- Text passage -
━━━━━━━━━━━━━━━━━━━━━━━━━━━━━━

- Genres: Country;
- Occupations: Singer; songwriter;
- Instrument: Vocals;
- Years active: 2015–present
- Labels: Island, UMA (2024-present)
- Website: www.rachaelfahim.com

= Rachael Fahim =

Australian singer songwriter

Rachael Fahim is an Australian country singer and songwriter from Cherrybrook, New South Wales. At the 2017 Country Music Awards of Australia, Fahim won the Toyota Star Maker Award. She has performed at SXSW (USA) and CMC Rocks. She has supported Dean Lewis and Pete Murray and Missy Higgins on Australian tours. At the APRA Music Awards of 2026, she won Most Performed Country Work for "Who You Are".

Fahim released her debut studio album Who You Are on 1 May 2026, which debuted at 22 on the ARIA Albums Charts.

==Early life==
Rachael is the eldest of three children. She began busking in Sydney at the age of 10. In 2014, Fahim made the finals of the Hills Got Talent quest.

==Career==
===2015-present ===
In September 2015, Fahim released her debut single "Say It", which featured Andrew Morley as the love interest. In 2016, Fahim released "Rope" before her debut EP in April 2017.

In 2019, Fahim released her second EP Iconic, which featured the singles "Brake Lights", "Even if I Wanted To" featuring Brad Cox and "What I Don't Know".

In 2024, Fahim signed with Island Records Australia and released "Dance Around It".

In January 2026, Fahim announced the release of her debut studio album Who You Are. The album was written over several years in Nashville, Los Angeles and Sydney and features singles "Dance Around It", "Good Luck", "Who You Are", "Too Damn Hot", "Deep End" and "Never Coming Back".

━━━━━━━━━━━━━━━━━━━━━━━━━━━━━━

- Task to complete -
Can you write out everything in the Rachael Fahim article from "Rachael Fahim is" down to "ARIA Albums Charts.", word for word?

- Supplied data -
━━━━━━━━━━━━━━━━━━━━━━━━━━━━━━

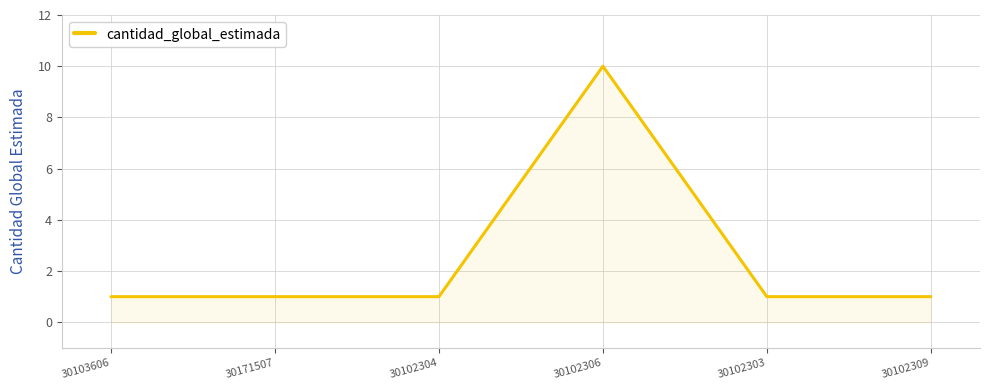

Between 30103606 and 30102306, which is larger?

30102306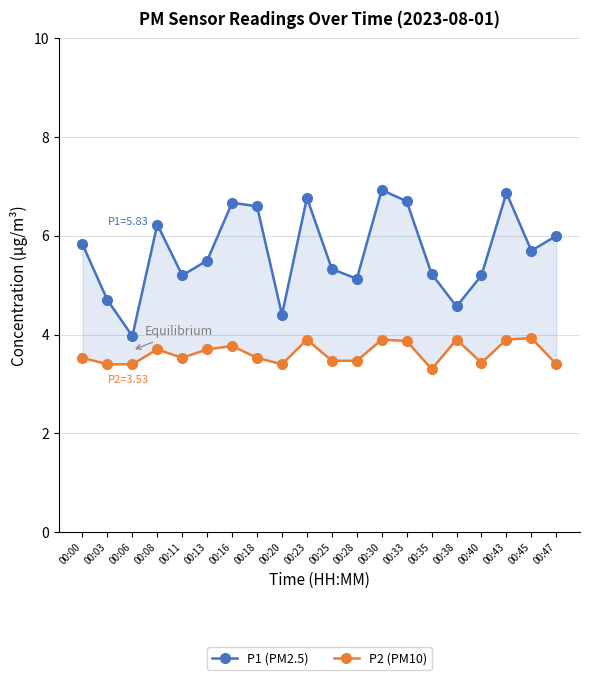

What value does the P2 (PM10) series have at 00:25?

3.5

━━━━━━━━━━━━━━━━━━━━━━━━━━━━━━

- Reply to the exercise -
Rachael Fahim is an Australian country singer and songwriter from Cherrybrook, New South Wales. At the 2017 Country Music Awards of Australia, Fahim won the Toyota Star Maker Award. She has performed at SXSW (USA) and CMC Rocks. She has supported Dean Lewis and Pete Murray and Missy Higgins on Australian tours. At the APRA Music Awards of 2026, she won Most Performed Country Work for "Who You Are".

Fahim released her debut studio album Who You Are on 1 May 2026, which debuted at 22 on the ARIA Albums Charts.